Excerpted passage: Begin

You're probably seeing the pattern: if you're stuck, break up the status quo. Throw the world into disarray, and build adventures from the scattered pieces. My corollary to this? If you really, really love part of your campaign world (or if part of your world is boring), destroy it and make the heroes deal with the event or the aftermath. You won't run out of plot hooks for years.
 

You're probably seeing the pattern: if you're stuck, break up the status quo. Throw the world into disarray, and build adventures from the scattered pieces. My corollary to this? If you really, really love part of your campaign world (or if part of your world is boring), destroy it and make the heroes deal with the event or the aftermath. You won't run out of plot hooks for years.
You never cease to amaze me, sir. You make plotting campaigns look easy! Can you articulate how you go from a thing, emotion, and goal at one end to "break up the status quo" at the other? Or does it just come to you, given those seeds? (In an effort to more precisely articulate my question: I see the three axioms you're given and the theorem you want to prove, but what are the rules of inference? Or is the process not one that can be expressed logically?)
 

The whole "thing, emotion and goal" is a little bit of a red herring. I design MUCH better when I have a basis to work off of. It means that I don't suffer from analysis paralysis, and can focus on twisting the plot elements into something fun. I picked "thing, emotion and goal" above because it's enough detail to plant some plot seeds without actually constraining you.

When you do this, especially to jump-start a campaign, think macro instead of micro; think big. Don't even consider the PCs at first. You want an event that is going to cause ripples, and then those ripples cause ripples, and that's what the PCs are going to deal with at first. In this case, it's the economic, political and military chaos caused by the string of plague-ridden cities up the coast. That would cause a ton of ripples and adventures which on the surface have nothing to do with the root cause of the problem.

Extrapolate. Ask yourself: if my bad guy does this, what is the natural result? Then plot out the result of the bad guy's actions, and let that be your hook. Ask yourself what the bad guy's rivals are doing about this as well. Do they want to stop him or help him, and will they intersect with the PCs? Using a temporarily allied bad guy as an adventure hook works really well.

Excerpted passage: End
Data records: Begin

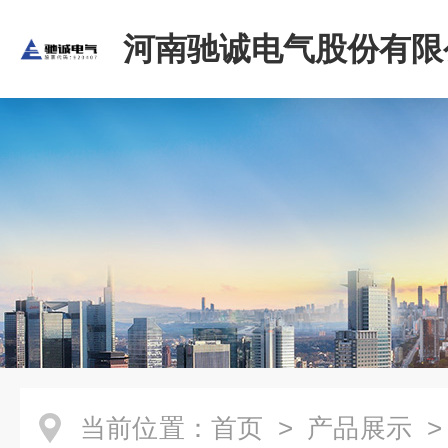
河南驰诚电气股份有限
当前位置：
首页
>
产品展示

Data records: End

Problem description.
Decide whether each statement agrees with the passage on plotting campaigns. For each, answer yes or no and quote the words of the passage that settle it.
(a) When jump-starting a campaign, the PCs should be the first thing considered.
(b) A temporarily allied bad guy makes a good adventure hook.
(c) Having a basis to work off of makes the writer's designs worse.

Result of this task.
(a) No: "Don't even consider the PCs at first."
(b) Yes: "Using a temporarily allied bad guy as an adventure hook works really well."
(c) No: "I design MUCH better when I have a basis to work off of."